- 1931 German Film-Kurier magazine cover
- Directed by: Alfred Hitchcock
- Written by: Clemence Dane; Helen de Guerry Simpson; Alma Reville; Herbert Juttke; Georg C. Klaren;
- Starring: Alfred Abel; Olga Chekhova;
- Cinematography: Jack E. Cox
- Distributed by: British International Pictures (UK); Sud-Film (Germany);
- Release date: 2 March 1931;
- Running time: 82 minutes
- Countries: Weimar Republic; United Kingdom;
- Language: German

= Mary (1931 film) =

1931 film

Mary is a 1931 British-German thriller film, directed by Alfred Hitchcock, and is the German-language version of Hitchcock's Murder! (1930), shot simultaneously on the same sets with German-speaking actors. The film is based on the 1928 book Enter Sir John by Clemence Dane and Helen Simpson, and stars Alfred Abel and Olga Chekhova. Miles Mander reprises his role as Gordon Druce from Murder!, though the character's name was changed to Gordon Moore.

== Plot ==
Mary Baring is a member of a touring acting troupe. When she is found one day with no memory next to the corpse of a colleague, all circumstances point to the fact that she committed the crime and she is tried for murder. Actor-manager Sir John Menier is the only juror who has doubts about her guilt to the end. However, he bows to pressure from the rest of the jury and finally votes guilty.

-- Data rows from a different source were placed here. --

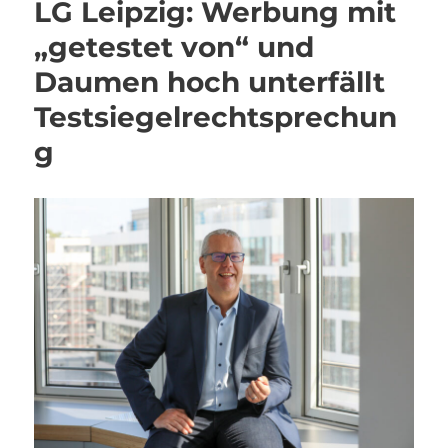
LG Leipzig: Werbung mit
„getestet von“ und
Daumen hoch unterfällt
Testsiegelrechtsprechun
g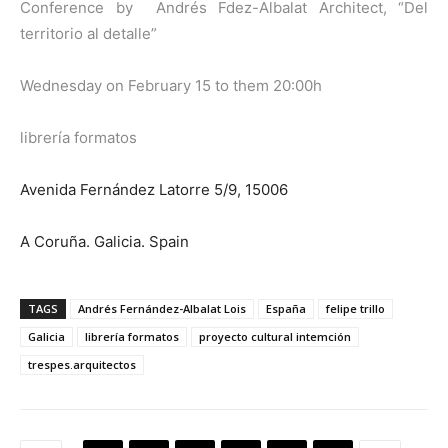
Conference by Andrés Fdez-Albalat Architect, “Del
territorio al detalle”
Wednesday on February 15 to them 20:00h
librería formatos
Avenida Fernández Latorre 5/9, 15006
A Coruña. Galicia. Spain
TAGS
Andrés Fernández-Albalat Lois
España
felipe trillo
Galicia
librería formatos
proyecto cultural intemción
trespes.arquitectos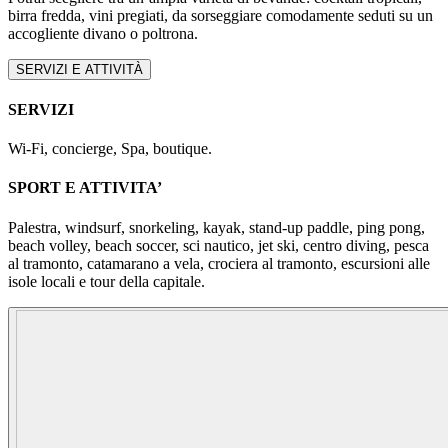
birra fredda, vini pregiati, da sorseggiare comodamente seduti su un
accogliente divano o poltrona.
SERVIZI E ATTIVITÀ
SERVIZI
Wi-Fi, concierge, Spa, boutique.
SPORT E ATTIVITA’
Palestra, windsurf, snorkeling, kayak, stand-up paddle, ping pong,
beach volley, beach soccer, sci nautico, jet ski, centro diving, pesca
al tramonto, catamarano a vela, crociera al tramonto, escursioni alle
isole locali e tour della capitale.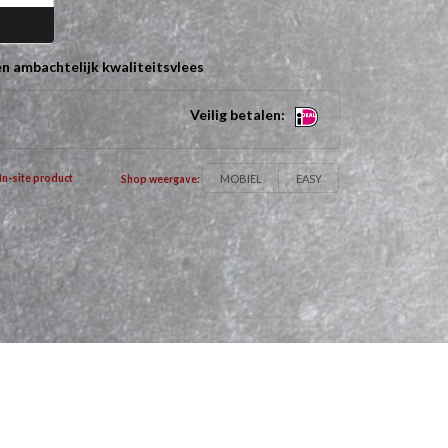
n ambachtelijk kwaliteitsvlees
Veilig betalen:
MOBIEL
EASY
In-site product
Shop weergave: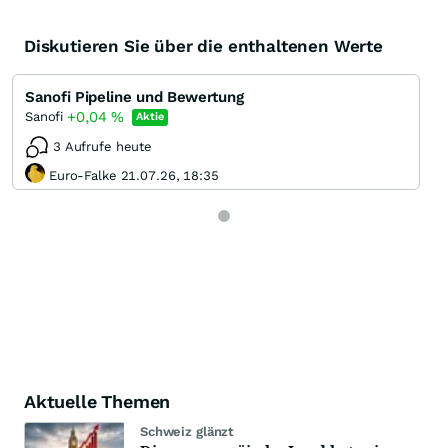
Diskutieren Sie über die enthaltenen Werte
Sanofi Pipeline und Bewertung
+0,04
%
Sanofi
Aktie
3 Aufrufe heute
Euro-Falke 21.07.26, 18:35
Aktuelle Themen
Schweiz glänzt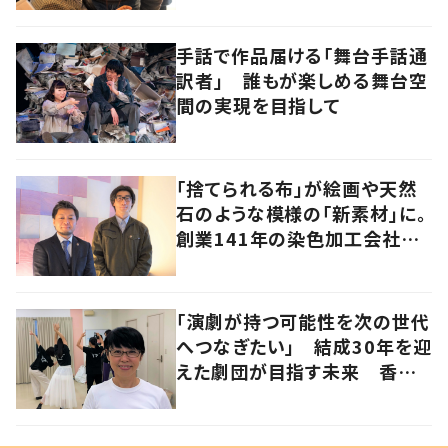
手話で作品届ける「舞台手話通
訳者」 誰もが楽しめる舞台空
間の実現を目指して
「捨てられる布」が絵画や天然
石のような模様の「新素材」に。
創業141年の染色加工会社が
仕掛けた“アップサイクル”
「演劇が持つ可能性を次の世代
へつなぎたい」 結成30年を迎
えた劇団が目指す未来 香川・
高松市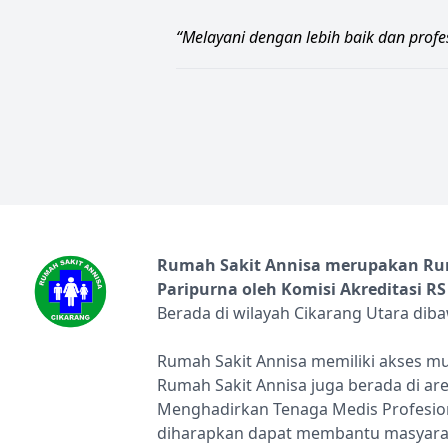
“Melayani dengan lebih baik dan profe
Rumah Sakit Annisa merupakan Ruma
Paripurna oleh Komisi Akreditasi RS
Berada di wilayah Cikarang Utara dib
Rumah Sakit Annisa memiliki akses mu
Rumah Sakit Annisa juga berada di ar
Menghadirkan Tenaga Medis Profesion
diharapkan dapat membantu masyarak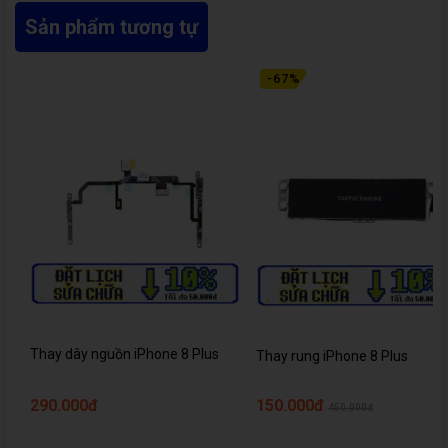
Sản phẩm tương tự
-
67
%
Thay dây nguồn iPhone 8 Plus
Thay rung iPhone 8 Plus
290.000đ
150.000đ
450.000đ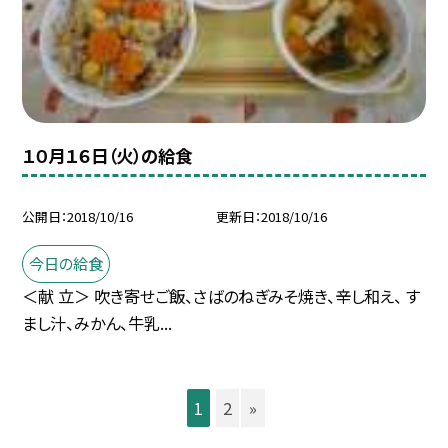
１０月１６日（火）の給食
公開日
2018/10/16
更新日
2018/10/16
今日の給食
＜献 立＞ 吹き寄せご飯、さばのねぎみそ焼き、辛し和え、 す
まし汁、みかん、牛乳...
1
2
»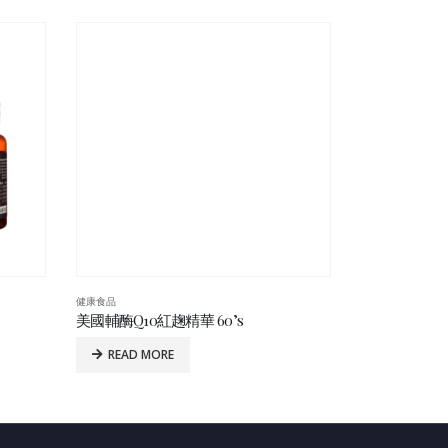
健康食品
健康食品
美國輔酶Q10紅趜精華 60’s
美國活絡靈² 60
READ MORE
READ MO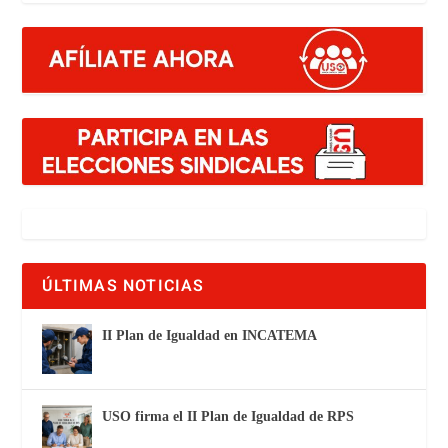
ÚLTIMAS NOTICIAS
II Plan de Igualdad en INCATEMA
USO firma el II Plan de Igualdad de RPS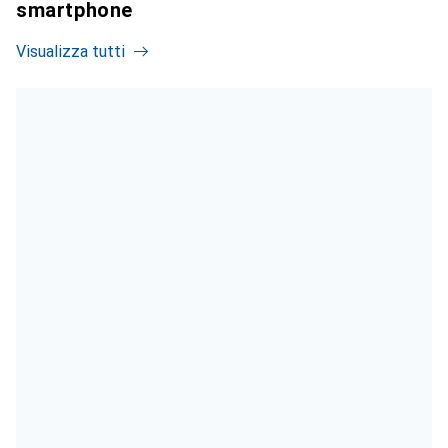
smartphone
Visualizza tutti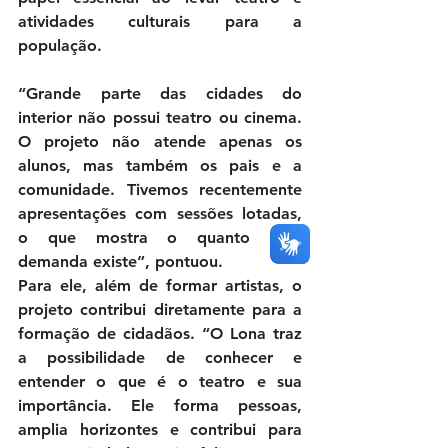
atividades culturais para a 
população.
“Grande parte das cidades do 
interior não possui teatro ou cinema. 
O projeto não atende apenas os 
alunos, mas também os pais e a 
comunidade. Tivemos recentemente 
apresentações com sessões lotadas, 
o que mostra o quanto essa 
demanda existe”, pontuou.
Para ele, além de formar artistas, o 
projeto contribui diretamente para a 
formação de cidadãos. “O Lona traz 
a possibilidade de conhecer e 
entender o que é o teatro e sua 
importância. Ele forma pessoas, 
amplia horizontes e contribui para 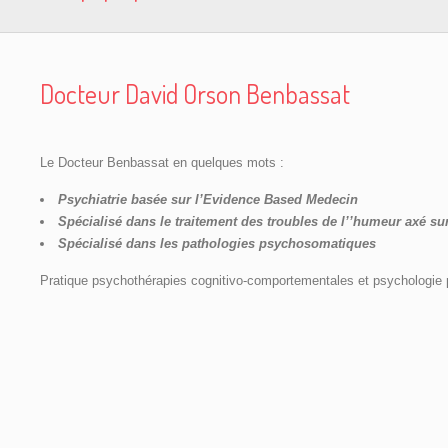
Docteur David Orson Benbassat
Le Docteur Benbassat en quelques mots :
Psychiatrie basée sur l’Evidence Based Medecin
Spécialisé dans le traitement des troubles de l’’humeur axé su
Spécialisé dans les pathologies psychosomatiques
Pratique psychothérapies cognitivo-comportementales et psychologie 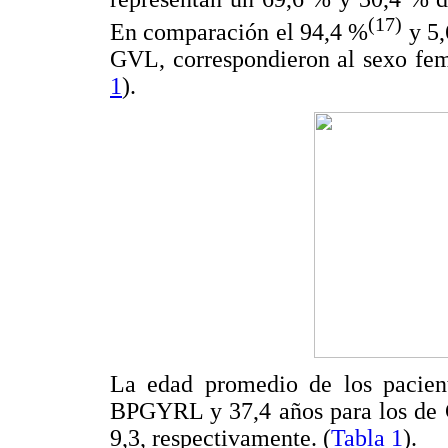
(17)
En comparación el 94,4 %
y 5,
GVL, correspondieron al sexo fem
1
).
La edad promedio de los pacient
BPGYRL y 37,4 años para los de G
9,3, respectivamente. (
Tabla 1
).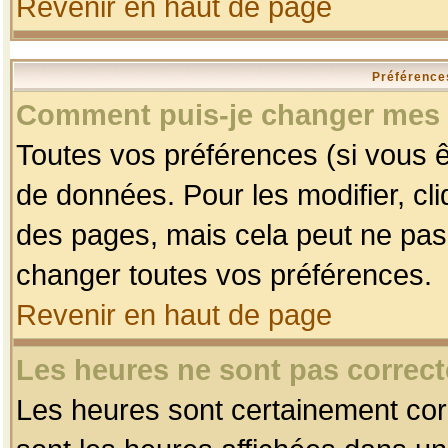
Revenir en haut de page
Préférences
Comment puis-je changer mes 
Toutes vos préférences (si vous ê
de données. Pour les modifier, cli
des pages, mais cela peut ne pas 
changer toutes vos préférences.
Revenir en haut de page
Les heures ne sont pas correct
Les heures sont certainement corr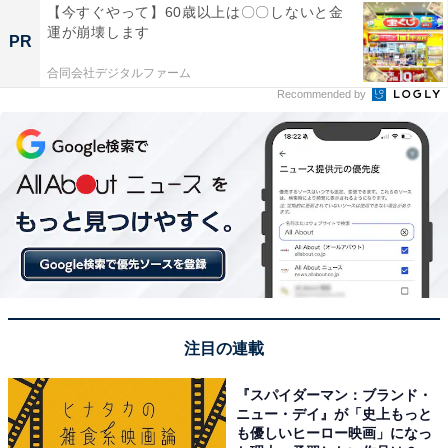
【今すぐやって】60歳以上は〇〇しないと金
運が崩壊します
PR
合同会社デジタルファーム
Recommended by
注目の連載
『スパイダーマン：ブランド・
ニュー・デイ』が「史上もっと
も優しいヒーロー映画」になっ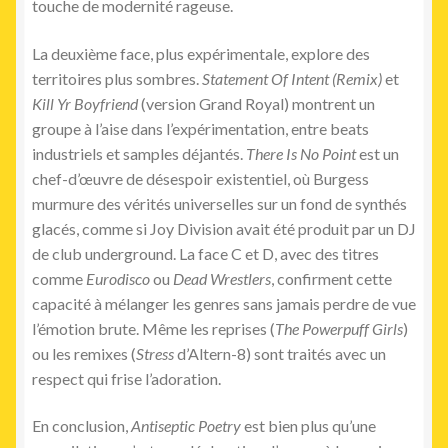
touche de modernité rageuse.
La deuxième face, plus expérimentale, explore des
territoires plus sombres.
Statement Of Intent (Remix)
et
Kill Yr Boyfriend
(version Grand Royal) montrent un
groupe à l’aise dans l’expérimentation, entre beats
industriels et samples déjantés.
There Is No Point
est un
chef-d’œuvre de désespoir existentiel, où Burgess
murmure des vérités universelles sur un fond de synthés
glacés, comme si Joy Division avait été produit par un DJ
de club underground. La face C et D, avec des titres
comme
Eurodisco
ou
Dead Wrestlers
, confirment cette
capacité à mélanger les genres sans jamais perdre de vue
l’émotion brute. Même les reprises (
The Powerpuff Girls
)
ou les remixes (
Stress
d’Altern-8) sont traités avec un
respect qui frise l’adoration.
En conclusion,
Antiseptic Poetry
est bien plus qu’une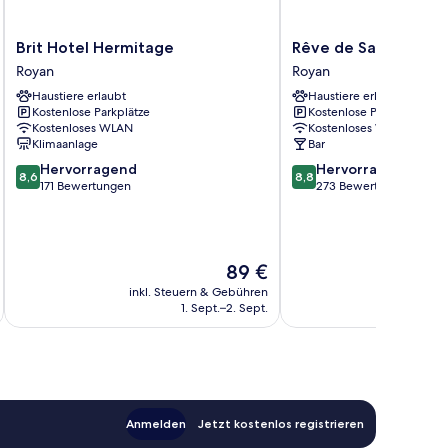
Brit
Rêve
Brit Hotel Hermitage
Rêve de Sable
Hotel
de
Royan
Royan
Hermitage
Sable
Haustiere erlaubt
Haustiere erlaubt
Royan
Royan
Kostenlose Parkplätze
Kostenlose Parkplätze
Kostenloses WLAN
Kostenloses WLAN
Klimaanlage
Bar
8.6
8.8
Hervorragend
Hervorragend
8,6
8,8
von
von
171 Bewertungen
273 Bewertungen
10,
10,
Hervorragend,
Hervorragend,
171
273
Bewertungen
Bewertungen
Der
89 €
Preis
inkl. Steuern & Gebühren
inkl. S
beträgt
1. Sept.–2. Sept.
89 €
Anmelden
Jetzt kostenlos registrieren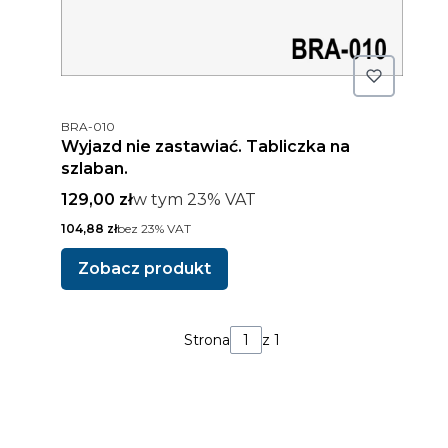
Kod produktu
BRA-010
Wyjazd nie zastawiać. Tabliczka na
szlaban.
Cena brutto
w tym %s VAT
129,00 zł
w tym
23%
VAT
Cena netto
104,88 zł
bez 23% VAT
Zobacz produkt
Strona
z 1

Driven by his guilty conscience, Sir John sets out on his own to find the real culprit. As it turns out he once met Mary when she applied to be an actress at his theater, but he turned her down. With two assistants, an acting couple from Mary's troupe, he investigates and comes across Handel Fane, an actor and acrobat with transvestite tendencies who was engaged to Mary. He was desperate to prevent Mary from learning his dark secret, namely his status as an escaped convict. When a colleague was about to tell Mary, Fane killed the colleague.

Since Sir John has no idea of this motive, but assumes that he is the perpetrator despite the lack of evidence, he wants to corner Fane. He lets him audition for a supposed new play. The text to be presented has clear references to the Mary Baring case. Fane panics and leaves Sir John's office. At a circus performance, which Sir John visits to question Fane again, after the end of his performance on the trapeze, he lifts the rope to descend, forms a noose which he puts around his neck and lets himself fall, hanging himself. He leaves a written confession testifying to Mary Baring's innocence. She is picked up from prison by Sir John in a car.

==Cast==
- Alfred Abel as Sir John Menier
- Olga Chekhova as Mary Baring
- Paul Graetz as Bobby Brown
- Lotte Stein as Bebe Brown
- Hermine Sterler as Miss Miller
- Ekkehard Arendt as Handel Fane
- Miles Mander as Gordon Moore
- John Mylong as John Stuart

==Copyright status and home media==
Mary is copyrighted worldwide but, like all British Hitchcocks, has been bootlegged on home video. Despite this, various official releases have appeared on DVD and Blu-ray from StudioCanal UK and Germany, Kino Lorber in the US, and Universal and Carlotta Films in France.